Well that takes care of the constant term inside and outside, but we still have the trend term mu1*t inside the cointegrating equation which is not present in Narayan (2004). This is where the real confusion begins.

Narayan (2004), like many in the industry, either out of ignorance or arrogance, are following "common in the literature" practices without justifying their choices. Furthermore, adding to this dangerous mix laziness or carelessness, they often fail to offer readers the literature necessary to understand the choices and assumptions they make. Hence, there is virtually no effort on Narayan's (2004) part to actually motivate and explain his modelling choices. The reader is therefore left scratching his/her head:

"if the only way of deriving an ECM with both a restricted and unrestricted constant is to start with a VAR with linear trend deterministics, where did mu1*t go?"

The answer lies in an important discussion buried in Lutkepohl's (2006) "New Introduction to Multiple Time Series Analysis". In particular, on page 258 of this work, Lutkepohl states:

"It is also possible, that the trend slope parameter mu1 is orthogonal to the cointegration matrix so that PI*µ1 = 0... and the trend term disappears from the cointegration relations. This situation can also occur if mu1\=0 and the variables actually have linear trends in their means... It represents a situation where a linear trend appears in the variables but not in the cointegration relations."

Mystery solved.
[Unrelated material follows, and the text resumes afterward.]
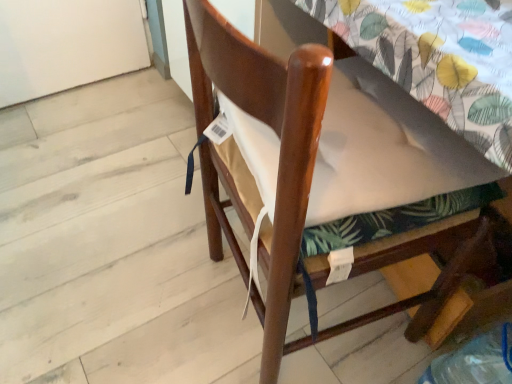
Locate an element on the screen. vacant area situated to the left side of matte brown chair at center is located at coordinates (x=147, y=284).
What Narayan (2004) is doing is in fact starting with a VAR with linear trend deterministics, and then manually imposing two additional restrictions:

1) PI*mu1 = 0
2) Restriction (r1) above.

In practice, this is simpler still. One simply can estimate the following model:

(5) D(Y(t)) = b0 + PI(1)(X1(t-1) + (PI(2)/PI(1))*X2(t-1) + ... + (PI(k)/PI(1))*Xk(t-1)) + PSI(1)D(X(t-1) + ... + PSI(p-1)*D(X(t-p+1)) + PHI(2)D(X2(t)) + ... + PHI(k)*D(Xk(t))

and impose restriction (r1) above to isolate the constant on the inside and outside of the EC term.

As mentioned earlier, no discussion of this ever takes places in the Narayan (2004) paper, nor in so many others like it.

As a final remark, observe that if the starting VAR equation has a linear trend deterministic component, one can never entirely restrict the constant to be on the inside of the cointegrating equation because in this case, integrating the VEC model back to its VAR counterpart will render a constant term at most, and never a trend term.

I think this now answers all your questions and hopefully we can put this to bed. I sincerely hope that our budding econometric researchers have gained more appreciation for the breadth of the science they love so much and will henceforth meticulously study the subject matter from proven and reliable sources.